Menshutkin et coll. (1989) ont mis au point un modèle de simulation des opérations de pêche du saumon rouge Oncorhyncus nerka au Kamtchatka. Lorsque la croissance était sous la dépendance d'un seul gène à deux allèles, la population modèle devenait instable avec perte d'un allèle, ce qui corroborait les observations montrant que la croissance est sous dépendance polygénique. Lorsque la croissance était polygénique et multiallélique, le pourcentage des allèles à “croissance rapide” (synonyme de maturité précoce) augmentait dans la population sélectionnée et le pourcentage des poissons non migratoires augmentait. Les observations relatives à la pêcherie où l'on a observé un accroissement du pourcentage des madeleineaux et des poissons demeurant dans le lac (Altukhov 1990) pouvaient laisser prévoir ces résultats. Favro et ses collaborateurs (1979, 1982) ont fait appel à un modèle de simulation pour estimer l'ampleur des effets génétiques sur une pêcherie de truites soumise à des limites de taille minimale et où la croissance était sous la dépendance d'un petit nombre de gènes majeurs. Les résultats ont montré que la taille moyenne et l'effectif total diminuaient pour des niveaux modérés de pression de pêche et recoupaient des observations dont avait fait l'objet une pêcherie de truite Salmo trutta dans le Michigan. Si l'on étendait le modèle de manière à sélectionner les poissons d'une gamme de tailles spécifique, moyennant laquelle une limite de taille minimum et maximum était fixée dans l'exploitation, le modèle montrait que cette double limite de taille entraînait une diminution comparable du nombre des poissons de grande taille que les limites de taille minimale conventionnelles (Favro et coll. 1980).

Law et Edley (1989) ont fait appel à un modèle spécifique basé sur l'âge pour décrire l'exploitation qui exerce une force sélective sur les variations génétiques des caractères du cycle vital. La pêche sélective entraîne dans l'existence des individus des modifications qui, à leur tour, déterminent des changements évolutifs de la production. En principe, le responsable de la pêcherie peut opter pour le schéma de pêche qui opérera une sélection qui donnera un cycle vital optimum, fournissant la production la plus élevée possible, appelé par les auteurs “stratégie de récolte optimale stable évolutive” (Law et Edley 1989). En appliquant ce modèle au cabillaud arcto-norvégien Gadus morhua, qui a présenté un déclin de l'âge à la maturité, un accroissement de la production pourrait être obtenu en opérant une sélection des poissons qui viennent tardivement à maturité. Dans la pratique, il faudrait pour cela limiter la capture des immatures des bancs septentrionaux et faire porter l'effort sur les pêcheries de frai (Law et Edley 1989).

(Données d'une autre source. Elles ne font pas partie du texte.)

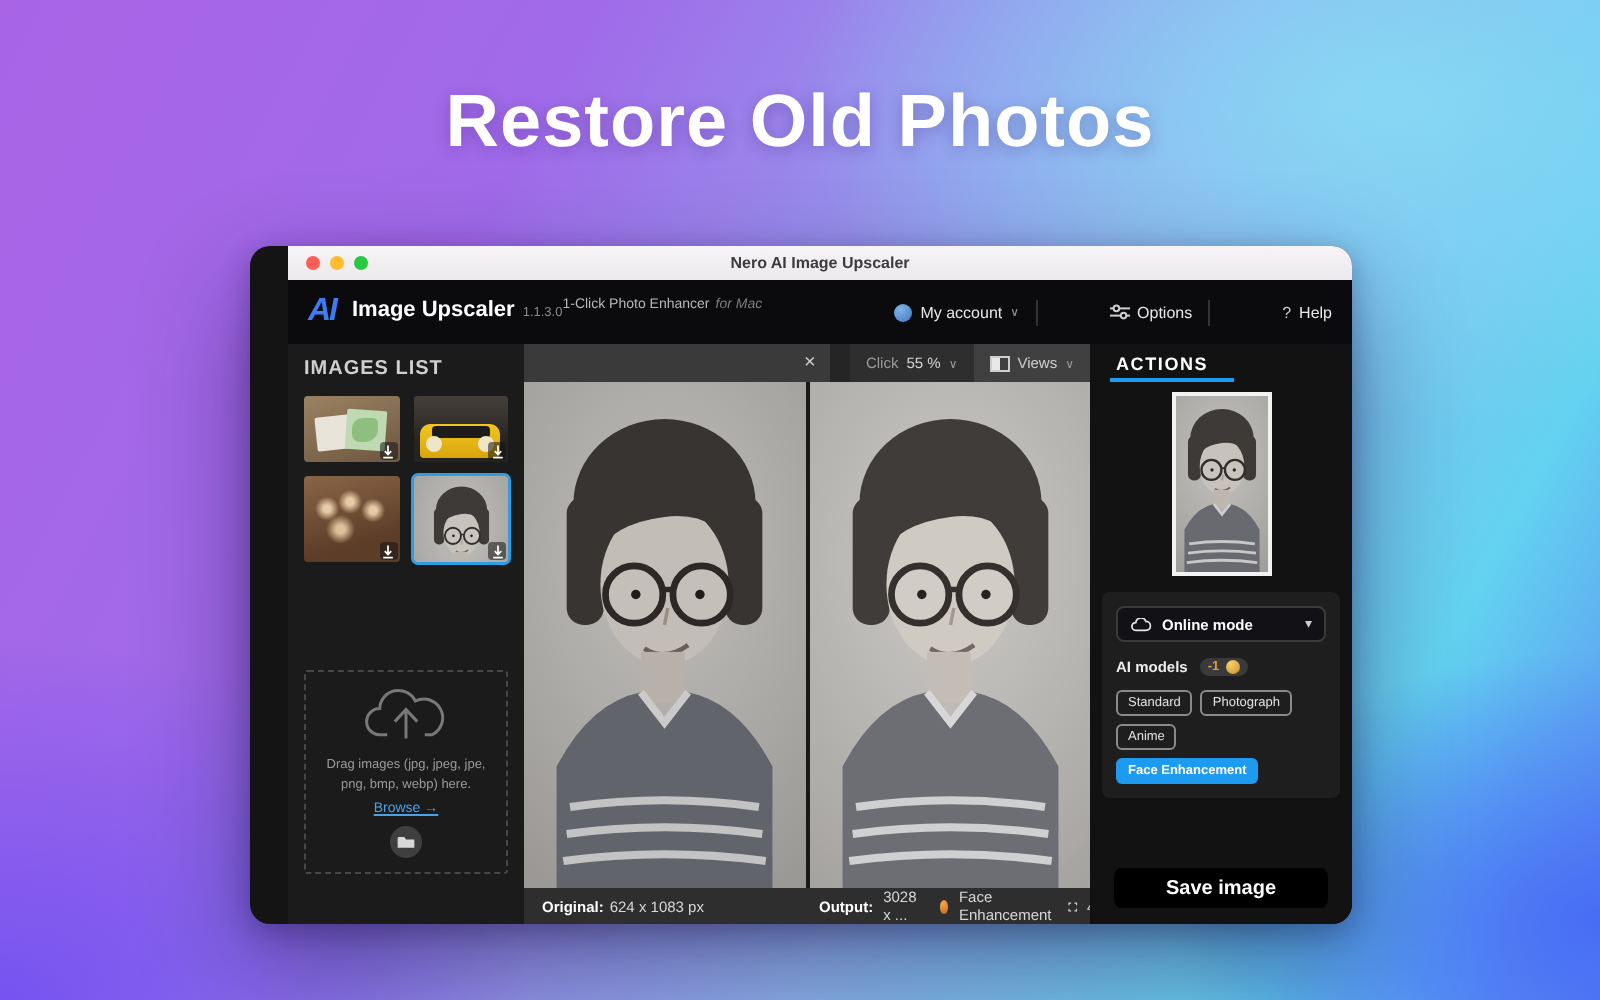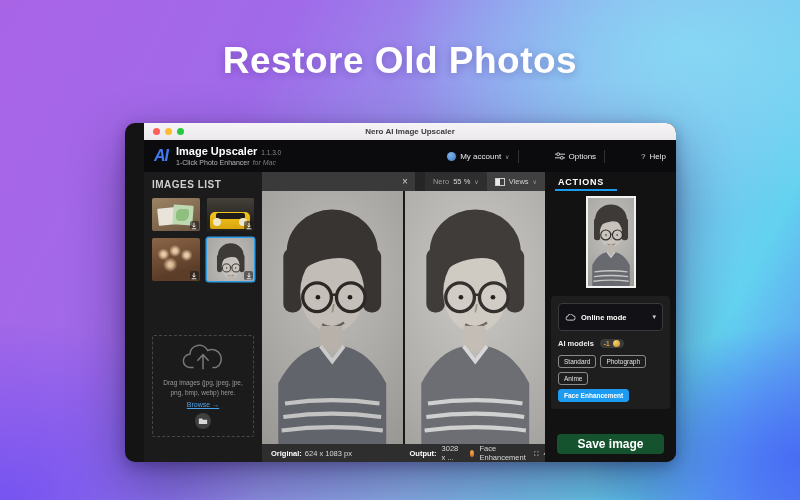--- a/index.html
+++ b/index.html
@@ -35,21 +35,21 @@
   .titlebar-title {
     position:absolute; left:0; width:100%; text-align:center;
     font-size:8px; font-weight:bold; color:#3c3c3c;
   }
   
   .app-header {
     height:32px; background:#0b0b0d; flex:0 0 auto;
     display:flex; align-items:center; padding:0 10px; color:#e8e8e8;
   }
   .logo-mark { font-size:16px; font-weight:900; font-style:italic; color:#3f7bf2; margin-right:8px; letter-spacing:-1px; }
-  .app-id { display:flex; flex-direction:column; justify-content:center; line-height:1.25; }
+  .app-id { display:flex; justify-content:center; line-height:1.25; }
   .app-name-row { display:flex; align-items:baseline; gap:4px; }
   .app-name { font-size:11px; font-weight:bold; color:#fff; }
   .app-version { font-size:6.5px; color:#8a8a8a; }
   .app-tagline { font-size:7px; color:#b8b8b8; }
   .app-tagline .suffix { font-style:italic; color:#7d7d7d; margin-left:3px; }
   .header-right { margin-left:auto; display:flex; align-items:center; gap:8px; }
   .hdr-item { display:flex; align-items:center; gap:4px; font-size:8px; color:#e8e8e8; cursor:default;margin-left:28px; }
   .avatar { width:9px; height:9px; border-radius:50%; background:radial-gradient(circle at 35% 30%, #7fb3e8, #3e78c4); }
   .caret { font-size:6px; color:#9a9a9a; }
   .hdr-sep { width:1px; height:13px; background:#333; }
@@ -115,39 +115,39 @@
   .proc-dot { width:7px; height:7px; border-radius:50%; background:radial-gradient(circle at 35% 30%, #f2a84a, #c2681c); margin-left:2px; }
   .expand-ic { margin-left:3px; }
   
   .actions { width:131px; flex:0 0 auto; background:#121212; display:flex; flex-direction:column; }
   .actions-tabbar { height:19px; display:flex; flex-direction:column; justify-content:center; padding-left:13px; position:relative; }
   .actions-tab-label { font-size:9px; font-weight:bold; color:#fff; letter-spacing:.8px; }
   .actions-underline { position:absolute; bottom:0; left:10px; width:62px; height:2px; background:#1d9bf0; }
   .preview-wrap { display:flex; justify-content:center; margin-top:5px; }
   .preview-box { width:50px; height:92px; border:2px solid #f2f2f2; position:relative; overflow:hidden; background:#9e9e9e; }
   .card { background:#1e1e1e; border-radius:4px; margin:8px 6px 0; padding:7px; }
-  .mode-select { height:28px; background:#121216; border:1px solid #3a3a3c; border-radius:4px;
+  .mode-select { height:18px; background:#121216; border:1px solid #3a3a3c; border-radius:4px;
     display:flex; align-items:center; gap:5px; padding:0 6px; cursor:pointer; }
   .mode-label { font-size:7.5px; font-weight:bold; color:#fff; }
   .mode-caret { margin-left:auto; font-size:7px; color:#cfcfcf; }
   .aimodels-row { display:flex; align-items:center; gap:6px; margin-top:8px; }
   .aimodels-label { font-size:7.5px; font-weight:bold; color:#ededed; }
   .credit-pill { display:flex; align-items:center; gap:3px; background:#3a3a3a; border-radius:8px; padding:1px 4px; }
   .credit-num { font-size:6.5px; font-weight:bold; color:#e09b3d; }
   .coin { width:7px; height:7px; border-radius:50%; background:radial-gradient(circle at 35% 30%, #f6d06a, #c98f2a); }
   .model-btns { display:flex; flex-wrap:wrap; gap:4px; margin-top:7px; }
   .model-btn { font-size:6.5px; color:#e2e2e2; border:1px solid #8a8a8a; border-radius:3px; padding:2px 5px; background:transparent; cursor:pointer; font-family:inherit; }
   .model-btn.selected { background:#1d9bf0; border-color:#1d9bf0; color:#fff; font-weight:bold; }
   .compare-title { font-size:7.5px; font-weight:bold; color:#fff; }
   .compare-labels { display:flex; justify-content:space-between; margin-top:7px; font-size:6.5px; color:#9a9a9a; }
   .slider { position:relative; height:3px; background:#1d9bf0; border-radius:2px; margin-top:5px; }
   .slider-handle { position:absolute; right:-2px; top:50%; transform:translateY(-50%); width:10px; height:10px; border-radius:50%; background:#fff; box-shadow:0 1px 2px rgba(0,0,0,.5); cursor:pointer; }
   .slider-value { text-align:right; font-size:6.5px; color:#e8e8e8; margin-top:6px; }
-  .save-btn { margin:auto 12px 8px; height:20px; background:#14532d; border:none; border-radius:4px;
-    color:#fff; font-weight:bold; font-size:12px; cursor:pointer; font-family:inherit; }
+  .save-btn { margin:auto 12px 8px; height:20px; background:#000000; border:none; border-radius:4px;
+    color:#fff; font-weight:bold; font-size:10px; cursor:pointer; font-family:inherit; }
   svg { display:block; }
 </style>
 </head>
 <body>
 
 <svg width="0" height="0" style="position:absolute" aria-hidden="true">
   <defs>
     <symbol id="portrait" viewBox="0 0 100 150" preserveAspectRatio="xMidYMin slice">
       <rect x="0" y="0" width="100" height="150" fill="#b3b1ae"></rect>
       <rect x="0" y="0" width="100" height="150" fill="url(#pv)"></rect>
@@ -314,21 +314,21 @@
         </div>
       </div>
     </div>
 
     <div class="canvas">
       <div class="canvas-toolbar">
         <div class="image-tab">
           <span class="tab-close">×</span>
         </div>
         <div class="tool-group zoomg">
-          <span>Nero</span>
+          <span>Click</span>
           <span class="val">55 %</span>
           <span class="caret">∨</span>
         </div>
         <div class="tool-group viewsg">
           <svg width="10" height="8">
               <use href="#views-ic"></use>
             </svg>
           <span>Views</span>
           <span class="caret">∨</span>
         </div>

Une approche de gestion expérimentale à grande échelle destinée à tester l'héritabilité du taux de croissance et les effets d'une pêche sélective à l'égard de la taille, concernant une population naturelle de saumon rose Oncorhynchus gorbuscha, a été proposée par McAllister et Peterman (1992) dans le but d'accroître la biomasse capturée. Cette espèce, comme c'est le cas d'autres salmonidés de la côte occidentale, a présenté une réduction de la taille moyenne au cours des vingt dernières années (voir section g) ci-dessus et Ricker et coll. 1978) et l'on ne sait pas très bien si ces changements sont dus au prélèvement sélectif des poissons de plus grande taille, à l'épuisement sélectif des stocks composés de poissons de grande taille ou à des modifications des conditions océanographiques (McAllister et Peterman 1992). Une récolte sélective, contrôlée, de poissons de petite taille permettrait de vérifier l'héritabilité du taux de croissance et, à la condition que ce taux de croissance soit hérité, déboucher sur un accroissement de la taille moyenne dans la pêcherie. Des simulations du type Monte Carlo ont montré que des dispositifs par blocs comportant un petit nombre de répliques et de brèves durées permettaient de fonder statistiquement la détermination de l'importance de la pêche sélective vis-à-vis de la taille. Prolongeant ce dispositif expérimental, McAllister et Peterman (1992) ont fait appel à une analyse de la décision pour démontrer que l'approche expérimentale de la gestion des stocks de saumon rose avait toutes chances de permettre des captures de plus grande valeur que le type de gestion actuellement pratiqué.